Efficient graph-based context-sensitive search

by Debora Donato (Yahoo, Research Barcelona, Spain)
joint work with: Carlos Castillo, Aristides Gionis, Antti Ukkonen

We study the problem of context-sensitive search, in which a query consists of a set of terms q and a document p already in the collection, and the task is to rank the documents in decreasing order of relevance with respect to the query hq, pi. The document p provides the context in which the query terms q should be understood. By attaching a context to the query terms, the search results of a search initiated in a particular page can be made more relevant.
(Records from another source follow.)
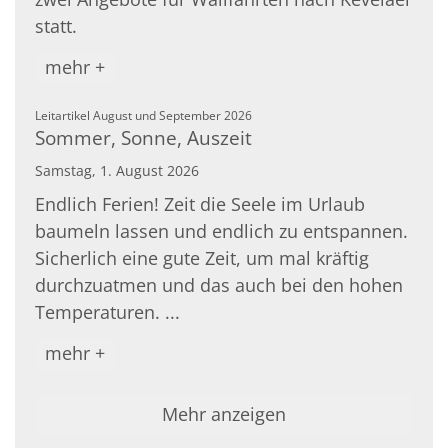
statt.
mehr +
:
Leitartikel August und September 2026
Sommer, Sonne, Auszeit
Samstag, 1. August 2026
Endlich Ferien! Zeit die Seele im Urlaub
baumeln lassen und endlich zu entspannen.
Sicherlich eine gute Zeit, um mal kräftig
durchzuatmen und das auch bei den hohen
Temperaturen. ...
mehr +
Mehr anzeigen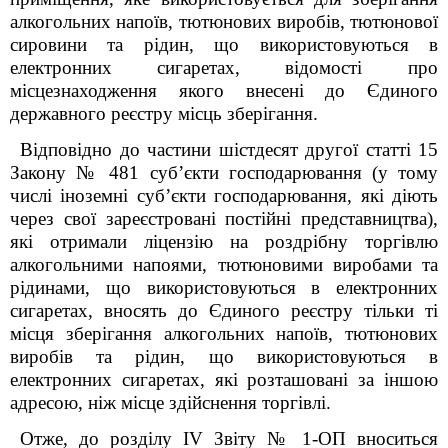
алкогольних напоїв, тютюнових виробів, тютюнової
сировини та рідин, що використовуються в
електронних
сигаретах, відомості про
місцезнаходження якого внесені до Єдиного
державного реєстру місць зберігання.
Відповідно до частини шістдесят другої статті 15
Закону № 481 суб’єкти господарювання (у тому
числі іноземні суб’єкти господарювання, які діють
через свої зареєстровані постійні представництва),
які отримали ліцензію на роздрібну торгівлю
алкогольними напоями, тютюновими виробами та
рідинами, що використовуються в електронних
сигаретах, вносять до Єдиного реєстру тільки ті
місця зберігання алкогольних напоїв, тютюнових
виробів та рідин, що використовуються в
електронних сигаретах, які розташовані за іншою
адресою, ніж місце здійснення торгівлі.
Отже, до розділу IV Звіту № 1-ОП вноситься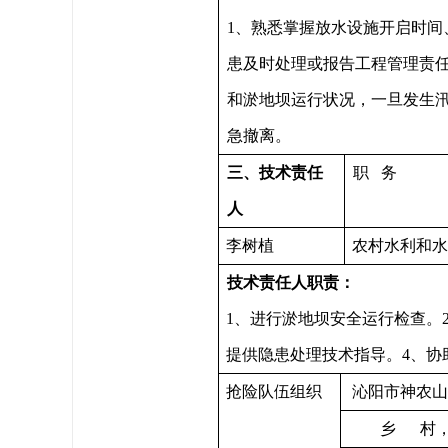
1、熟悉掌握放水设施开启时间
患及时处理或报告工程管理责
和淤地坝运行状况，一旦发生
急撤离。
三、技术责任
职 务
人
李树植
农村水利和水
技术责任人职责：
1、进行淤地坝安全运行检查。
提供隐患处理技术指导。4、协
抢险队伍组织
沁阳市神农山
乡 村，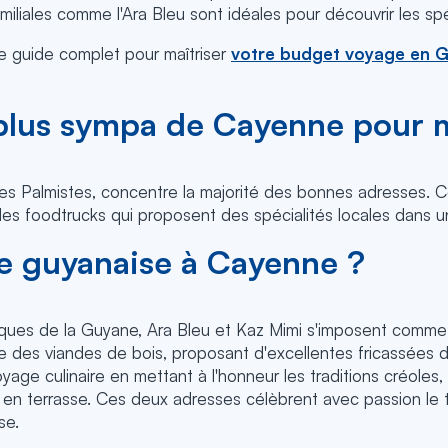
iliales comme l'Ara Bleu sont idéales pour découvrir les spé
e guide complet pour maîtriser
votre budget voyage en 
e plus sympa de Cayenne pour
 des Palmistes, concentre la majorité des bonnes adresses. C
, des foodtrucks qui proposent des spécialités locales dans 
e guyanaise à Cayenne ?
ques de la Guyane, Ara Bleu et Kaz Mimi s'imposent comme 
se des viandes de bois, proposant d'excellentes fricassées 
yage culinaire en mettant à l'honneur les traditions créoles
 terrasse. Ces deux adresses célèbrent avec passion le ter
ise.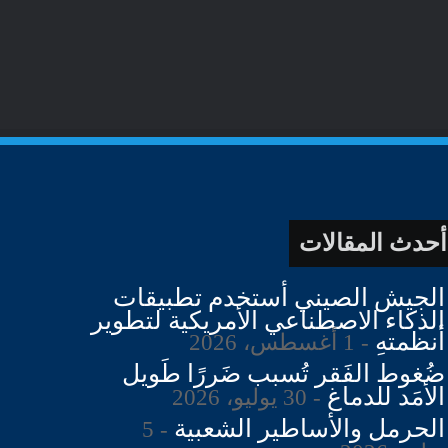
أحدث المقالات
الجيش الصيني أستخدم تطبيقات
الذكاء الاصطناعي الأمريكية لتطوير
أنظمتهِ
1 أغسطس، 2026
ضُغوط الفَقر تُسبب ضَررًا طَويل
الأمَد للدماغ
30 يوليو، 2026
الحرمل والأساطير الشعبية
5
If we consider the collection of documents as a directed graph G with vertices the documents and edges the links among the documents, an intuitive approach for the problem is to employ the personalized PageRank computation by defining the teleport vector to be the vector that jumps back to the query document p. However, computing and storing personalized PageRank vectors for each documents separately is infeasible. Instead we compute a partition of G by using a spectral method and we store a personalization vector only for each cluster. In addition to these approximate personalization vectors we use also traditional information retrieval measures such as BM25 and other graph-based similarity measures to form feature vectors. RankSVM is then used to learn weights for individual features given suitably constructed training data. Documents are ranked at query time using the inner product of the feature and the weight vectors.
The experiments made using Wikipedia indicate that the proposed method considerably improves results obtained by a more traditional approach that does not take the context into account.